Ok i played around a bit.
If you want to use the original symbols you can not use the vcc power label at all.
You will also not be able to use multiple different symbols that use a hidden vcc power input.
My tests: (Tested on 7 month old nightly and on 4.0.2 stable. My old fedora 23 does not give me any other options. I really should get a new operating system.)


So if you want to do this, you will need to change the symbol such that it does not have hidden power pins.


#16

And don’t take up the idea to put a label on the net at the HC14 side in a weak attempt to rename it. Would not work. Stays VCC forever.


#17

You may already have considered this but I thought I would point it out in case. Your use of an NPN transistor there as an emitter follower, while technically okay, you may have issues depending on the rest of the circuit. The emitter of your transistor will always be 0.7 V below the base (when possible). So it doesn’t matter if Vcc is 5 V, if your PROBE_DRIVER signal is only 3.3 V then the power pin on the IC will only see 2.6 V. Using the NPN transistor to instead drive a FET would provide more voltage to your IC. The accuracy of your probe circuit might be voltage dependent, so perhaps consider simply using an LDO regulator with an enable pin.

But, as I said, maybe you’ve already considered this and the circuit as is will suffice.


#18

Hidden power pins automagically generate their own special net label. There is no workaround for that, nor is it likely to change (because legacy).

I think it has been known for some time that hidden power pins (and hidden pins in general) are terminally broken.
Official policy is not to change existing behaviour (even if broken). At least we can remove them from the official libraries (I’m pleased to see this is in progress) and discourage users from attempting to use them.

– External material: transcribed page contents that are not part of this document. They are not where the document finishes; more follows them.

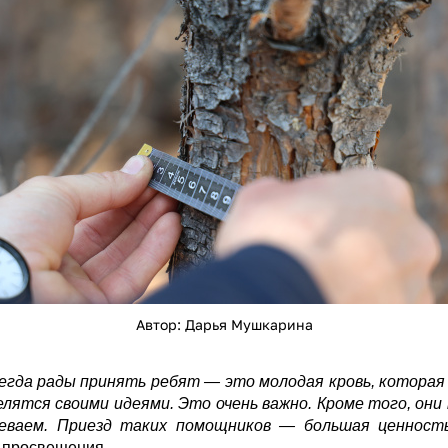
Автор: Дарья Мушкарина
егда рады принять ребят — это молодая кровь, которая
делятся своими идеями. Это очень важно. Кроме того, он
певаем. Приезд таких помощников — большая ценност
о просвещения.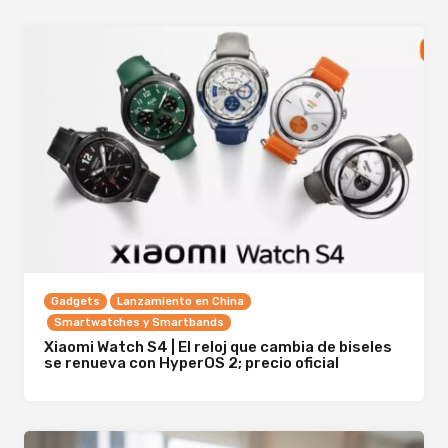
Gadgets
Lanzamiento en China
Smartwatches y Smartbands
Xiaomi Watch S4 | El reloj que cambia de biseles
se renueva con HyperOS 2; precio oficial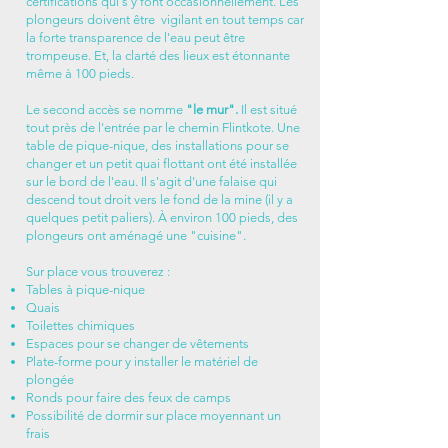
certifications qui s'y font occasionnellement. Les
plongeurs doivent être vigilant en tout temps car
la forte transparence de l'eau peut être
trompeuse. Et, la clarté des lieux est étonnante
même à 100 pieds.
Le second accès se nomme
"le mur".
Il est situé
tout près de l'entrée par le chemin Flintkote. Une
table de pique-nique, des installations pour se
changer et un petit quai flottant ont été installée
sur le bord de l'eau. Il s'agit d'une falaise qui
descend tout droit vers le fond de la mine (il y a
quelques petit paliers). À environ 100 pieds, des
plongeurs ont aménagé une "cuisine".
Sur place vous trouverez :
Tables à pique-nique
Quais
Toilettes chimiques
Espaces pour se changer de vêtements
Plate-forme pour y installer le matériel de
plongée
Ronds pour faire des feux de camps
Possibilité de dormir sur place moyennant un
frais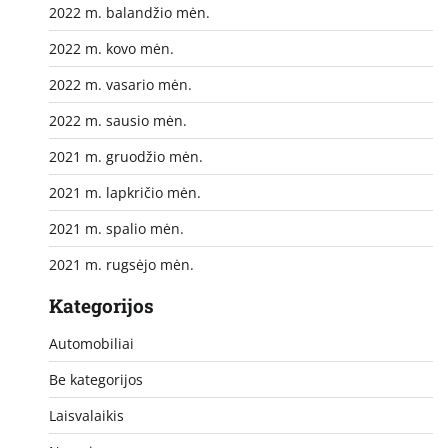
2022 m. balandžio mėn.
2022 m. kovo mėn.
2022 m. vasario mėn.
2022 m. sausio mėn.
2021 m. gruodžio mėn.
2021 m. lapkričio mėn.
2021 m. spalio mėn.
2021 m. rugsėjo mėn.
Kategorijos
Automobiliai
Be kategorijos
Laisvalaikis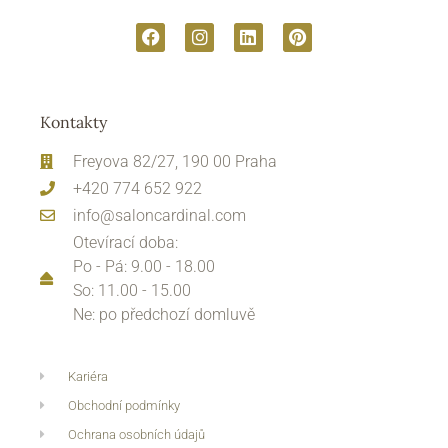
Kontakty
Freyova 82/27, 190 00 Praha
+420 774 652 922
info@saloncardinal.com
Otevírací doba:
Po - Pá: 9.00 - 18.00
So: 11.00 - 15.00
Ne: po předchozí domluvě
Kariéra
Obchodní podmínky
Ochrana osobních údajů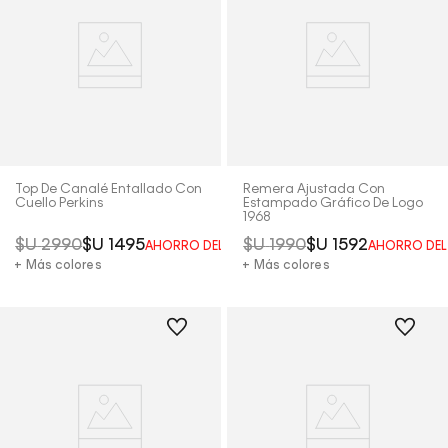
Top De Canalé Entallado Con
Remera Ajustada Con
Cuello Perkins
Estampado Gráfico De Logo
1968
$U
2990
$U
1495
$U
1990
$U
1592
AHORRO DEL
50%
AHORRO DE
+ Más colores
+ Más colores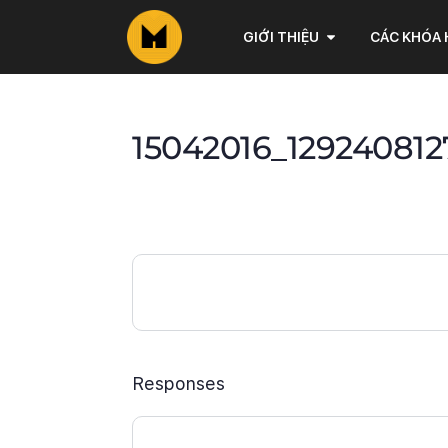
GIỚI THIỆU
CÁC KHÓA
15042016_12924081
Responses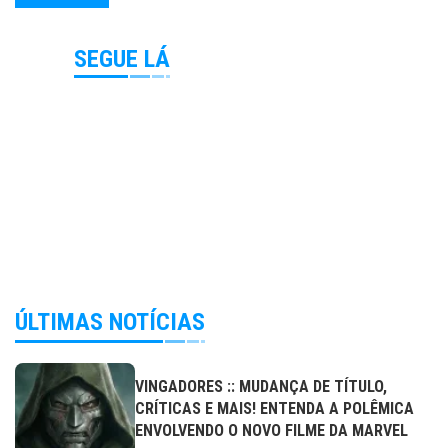
SEGUE LÁ
ÚLTIMAS NOTÍCIAS
VINGADORES :: MUDANÇA DE TÍTULO,
CRÍTICAS E MAIS! ENTENDA A POLÊMICA
ENVOLVENDO O NOVO FILME DA MARVEL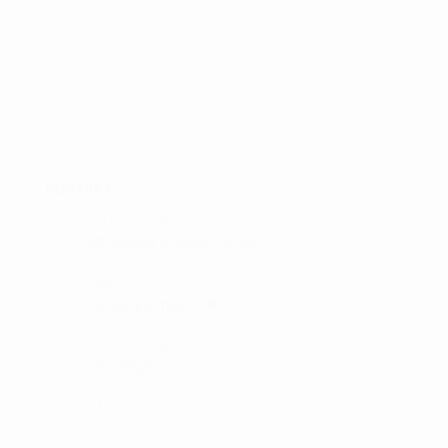
KONTAKT :
ADRESSE:
Ørnumvej 8, 4220 Korsør
MAIL:
tam@golfshop-k.dk
TELEFON:
28735526
MOBILE PAY:
61316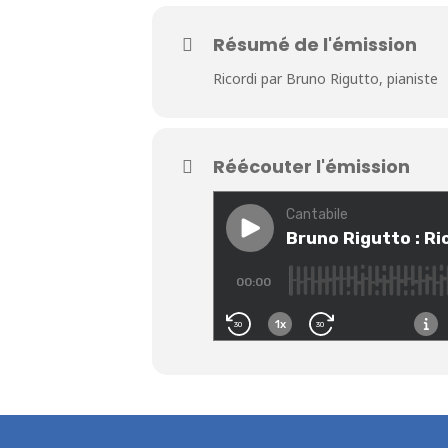
Résumé de l'émission
Ricordi par Bruno Rigutto, pianiste
Réécouter l'émission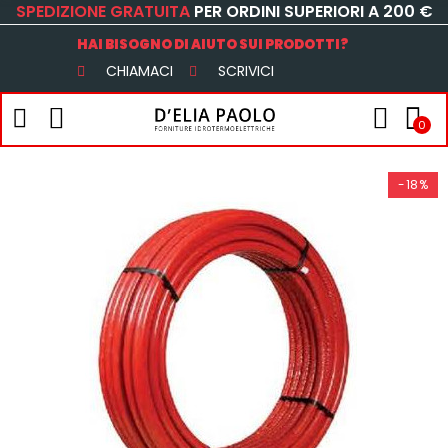
SPEDIZIONE GRATUITA
PER ORDINI SUPERIORI A 200 €
HAI BISOGNO DI AIUTO SUI PRODOTTI?
CHIAMACI
SCRIVICI
0
-18%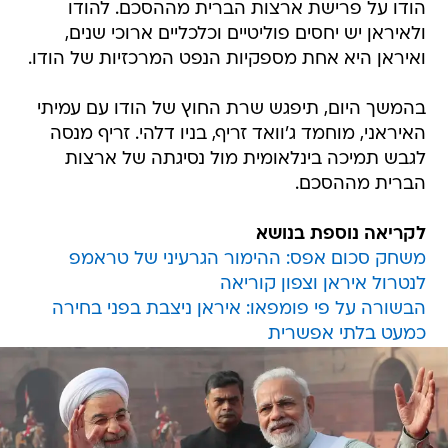
הודו על פרישת ארצות הברית מההסכם. להודו
ולאיראן יש יחסים פוליטיים וכלכליים ארוכי שנים,
ואיראן היא אחת מספקיות הנפט המרכזיות של הודו.
בהמשך היום, תיפגש שרת החוץ של הודו עם עמיתי
האיראני, מוחמד ג'וואד זריף, בניו דלהי. זריף מנסה
לגבש תמיכה בינלאומית מול נסיגתה של ארצות
הברית מההסכם.
לקריאה נוספת בנושא
משחק סכום אפס: ההימור הגרעיני של טראמפ
לנטרול איראן וצפון קוריאה
הבשורה על פי פומפאו: איראן ניצבת בפני בחירה
כמעט בלתי אפשרית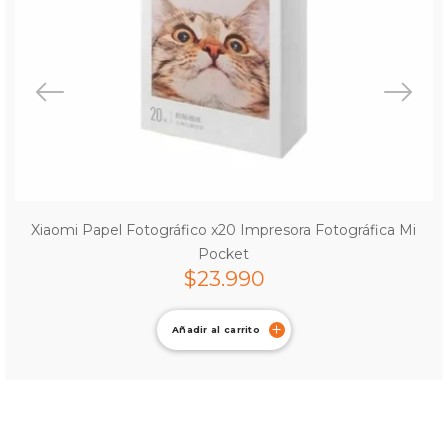
Xiaomi Papel Fotográfico x20 Impresora Fotográfica Mi
Pocket
$
23.990
Añadir al carrito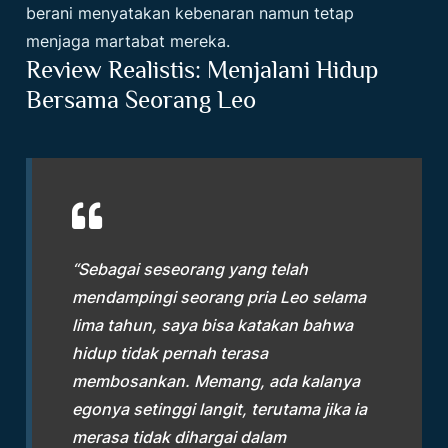
berani menyatakan kebenaran namun tetap
menjaga martabat mereka.
Review Realistis: Menjalani Hidup
Bersama Seorang Leo
“Sebagai seseorang yang telah
mendampingi seorang pria Leo selama
lima tahun, saya bisa katakan bahwa
hidup tidak pernah terasa
membosankan. Memang, ada kalanya
egonya setinggi langit, terutama jika ia
merasa tidak dihargai dalam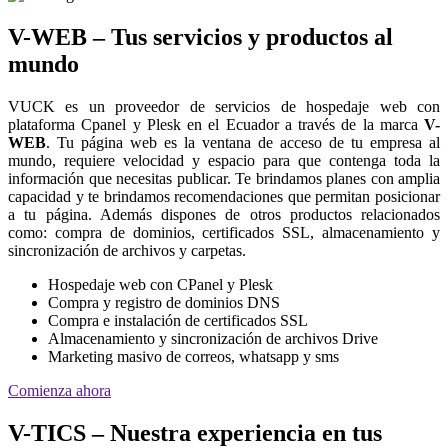
V-WEB – Tus servicios y productos al
mundo
VUCK es un proveedor de servicios de hospedaje web con
plataforma Cpanel y Plesk en el Ecuador a través de la marca
V-
WEB
. Tu página web es la ventana de acceso de tu empresa al
mundo, requiere velocidad y espacio para que contenga toda la
información que necesitas publicar. Te brindamos planes con amplia
capacidad y te brindamos recomendaciones que permitan posicionar
a tu página. Además dispones de otros productos relacionados
como: compra de dominios, certificados SSL, almacenamiento y
sincronización de archivos y carpetas.
Hospedaje web con CPanel y Plesk
Compra y registro de dominios DNS
Compra e instalación de certificados SSL
Almacenamiento y sincronización de archivos Drive
Marketing masivo de correos, whatsapp y sms
Comienza ahora
V-TICS – Nuestra experiencia en tus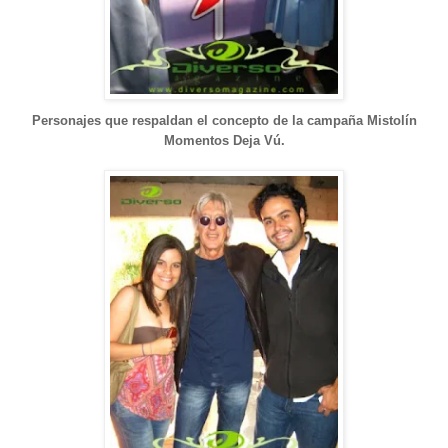
Personajes que respaldan el concepto de la campaña Mistolín
Momentos Deja Vú.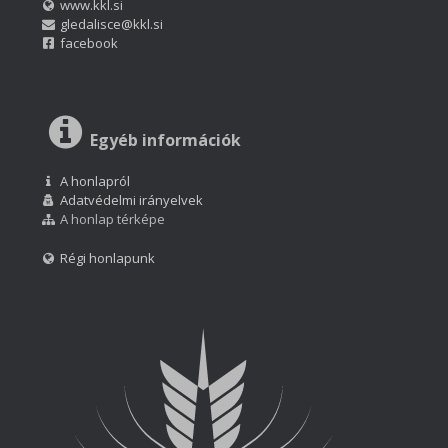
www.kkl.si
gledalisce@kkl.si
facebook
Egyéb információk
A honlapról
Adatvédelmi irányelvek
A honlap térképe
Régi honlapunk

Personally, I handle backward compatibility by popping up a dialog box when deprecated features are detected. The user can then choose to ignore on a project or installation basis (I set a flag in config file to indicate a legacy mode). This enables existing projects to work with the least amount of grief, nudges users towards better features, and new users never even know about the previous broken stuff.


#19

Well, I have much things to learn because I’m new to the hardware world (I’m mainly a software guy).
I’m doing this as hobby and I assemble my circuit googling here and here to learn how to do it.
At this point, the better thing is to not turn on and off the IC at all leaving it on all the time.
I saw a similar circuit with a NE555 powered directly by a pin of the atmega328 and I tried it with a transistor thinking it should be a better thing.
Thank you again for all your suggestions


#20

If you are just doing this as a hobby for educational purposes then I wouldn’t want to discourage you from trying things. That is how we learn after all. I would suggest keeping your transistor. You can always bypass it later if it doesn’t work. Or maybe even include the option of having a MOSFET transistor there as well. Experiment by having different options available.

I have also seen the 555 version of the circuit, and it might be the more robust option.

It’s not a lot of components and it won’t make much difference to the cost of the board so go ahead and experiment with different variations of the circuit.


#21

As a newbie in the kicad world, I’m curious why the inverters should be chained together at all. I would have grounded the inputs to all unused ones, and left the outputs unconnected. Is chaining them better in some way?